Stop-Words
RediSearch has a pre-defined default list of stop-words . These are words that are usually so common that they do not add much information to search, but take up a lot of space and CPU time in the index.
When indexing, stop-words are discarded and not indexed. When searching, they are also ignored and treated as if they were not sent to the query processor. This is done when parsing the query.
At the moment, the default stop-word list applies to all full-text indexes in all languages and can be overridden manually at index creation time.
Default stop-word list
The following words are treated as stop-words by default:
a, is, the, an, and, are, as, at, be, but, by, for,
if, in, into, it, no, not, of, on, or, such, that, their,
then, there, these, they, this, to, was, will, with
Overriding the default stop-words
Stop-words for an index can be defined (or disabled completely) on index creation using the STOPWORDS
argument in the FT.CREATE command.
The format is STOPWORDS {number} {stopword} ...

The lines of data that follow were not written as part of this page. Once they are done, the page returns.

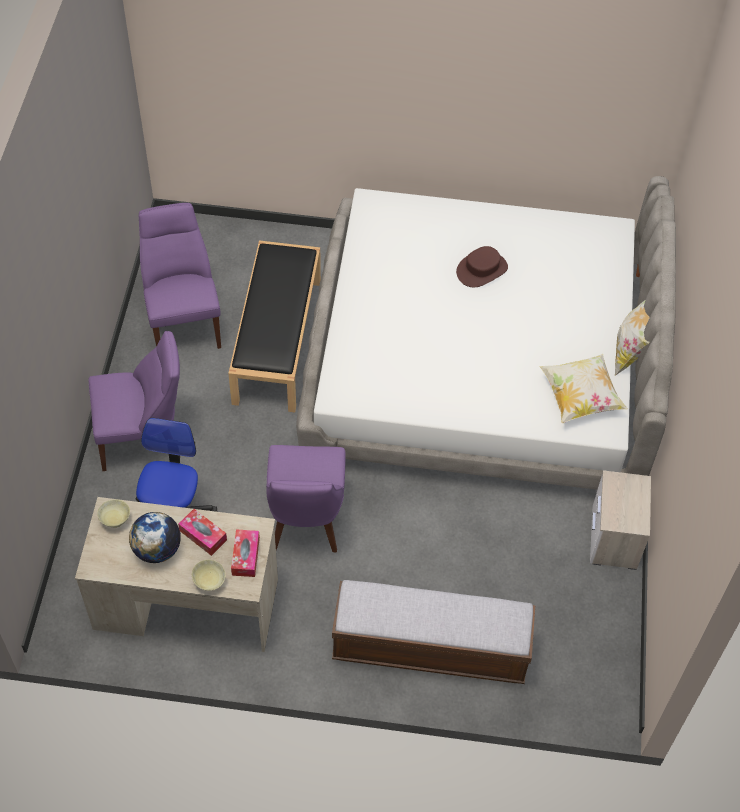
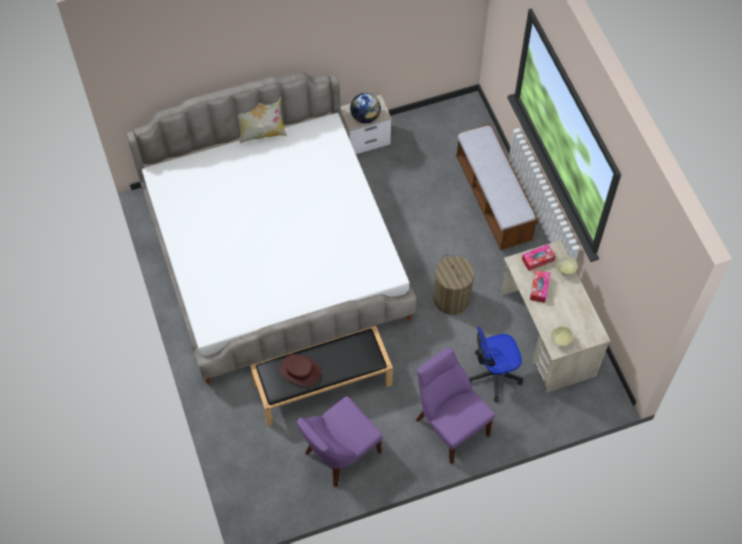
camera: 115 degrees left, 5 degrees up
globe [129,512,181,563] -> globe moved to [350,93,381,124]
purple chair [266,445,346,552] -> laundry basket [433,254,474,315]
brown hat [456,246,508,287] -> brown hat moved to [279,354,321,387]
pillow [539,354,628,423] -> none

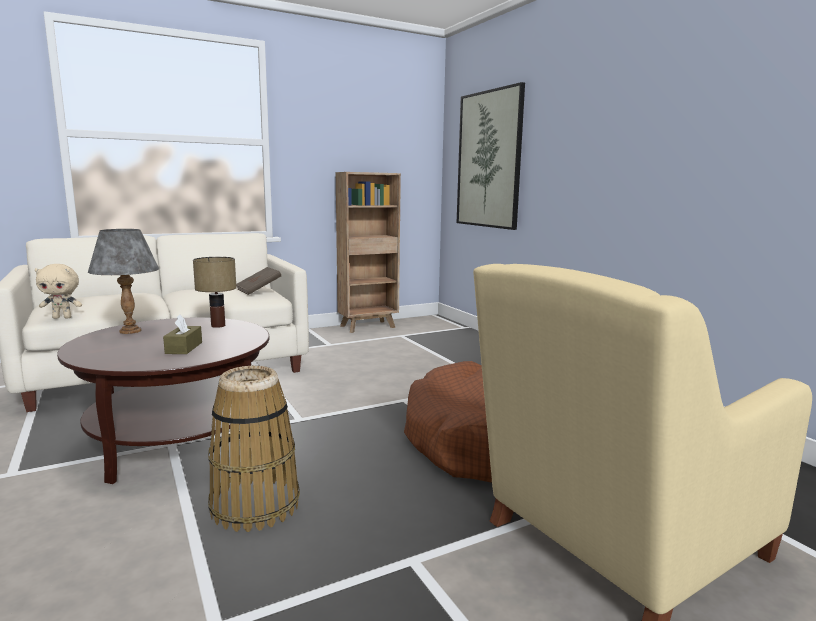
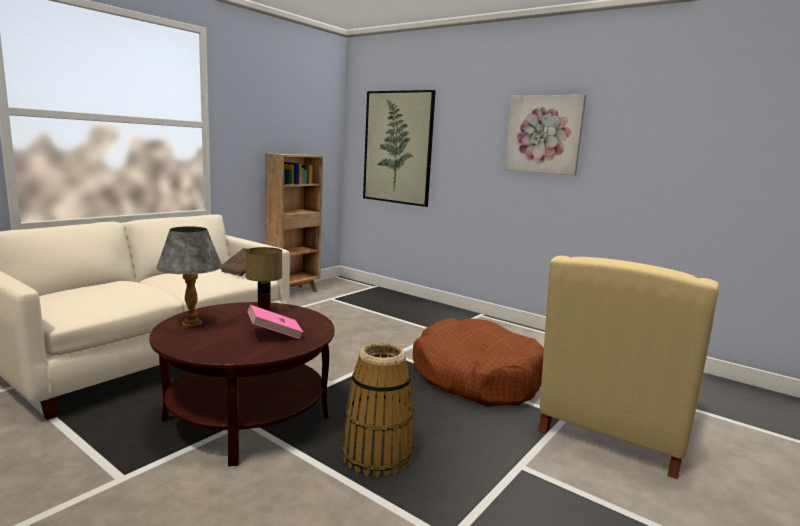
camera: 25 degrees left, 0 degrees up
beige plush toy [35,264,82,319] -> none
brown tissue box [163,314,202,354] -> pink book [248,305,304,339]
none -> picture [504,95,586,175]

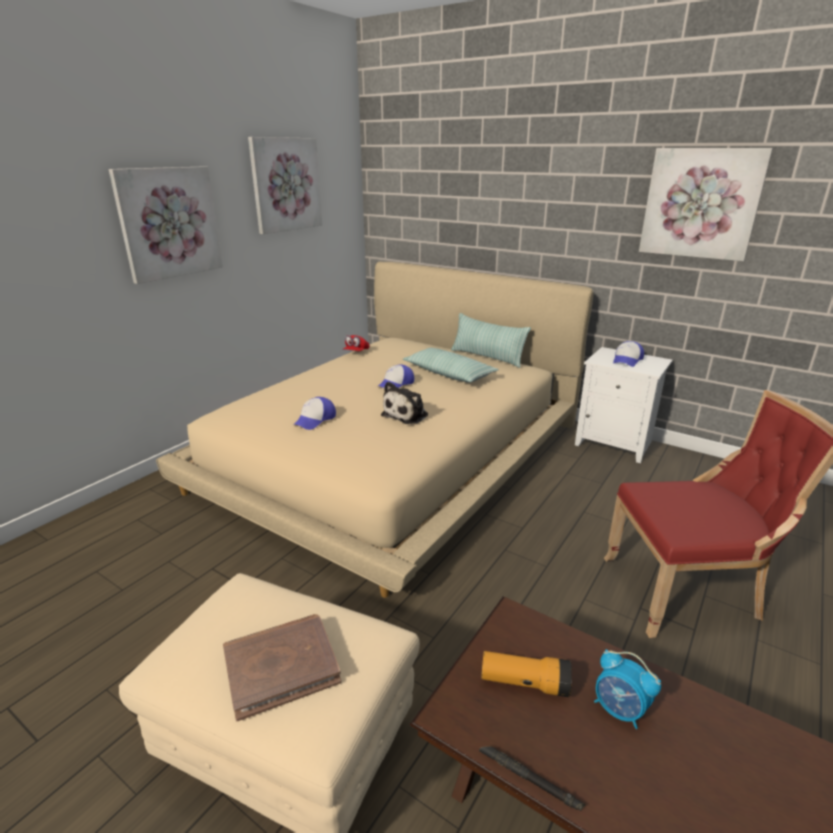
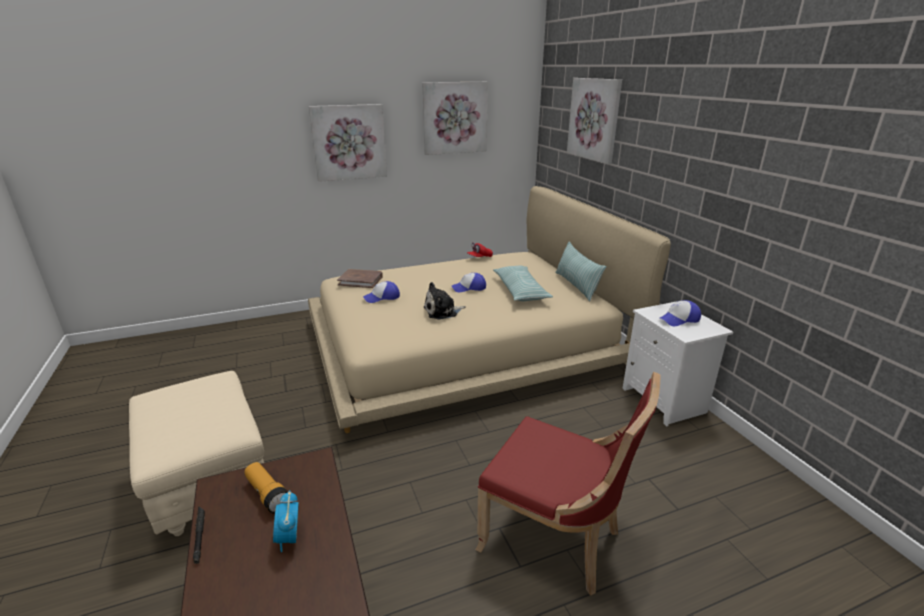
camera: 35 degrees right, 0 degrees up
brown book [223,614,341,721] -> brown book moved to [337,269,383,288]
picture [639,148,773,261] -> picture moved to [567,78,622,164]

where number is the number of stopwords given. The STOPWORDS
argument must come before the SCHEMA
argument. For example:
FT.CREATE myIndex STOPWORDS 3 foo bar baz SCHEMA title TEXT body TEXT
Disabling stop-words completely
Disabling stopwords completely can be done by passing STOPWORDS 0
on FT.CREATE
.
Avoiding stop-word detection in search queries
In rare use cases, where queries are very long and are guaranteed by the client application to not contain stopwords, it is possible to avoid checking for them when parsing the query. This saves some CPU time and is only worth it if the query has dozens or more terms in it. Using this without verifying that the query doesn’t contain stop-words might result in empty queries.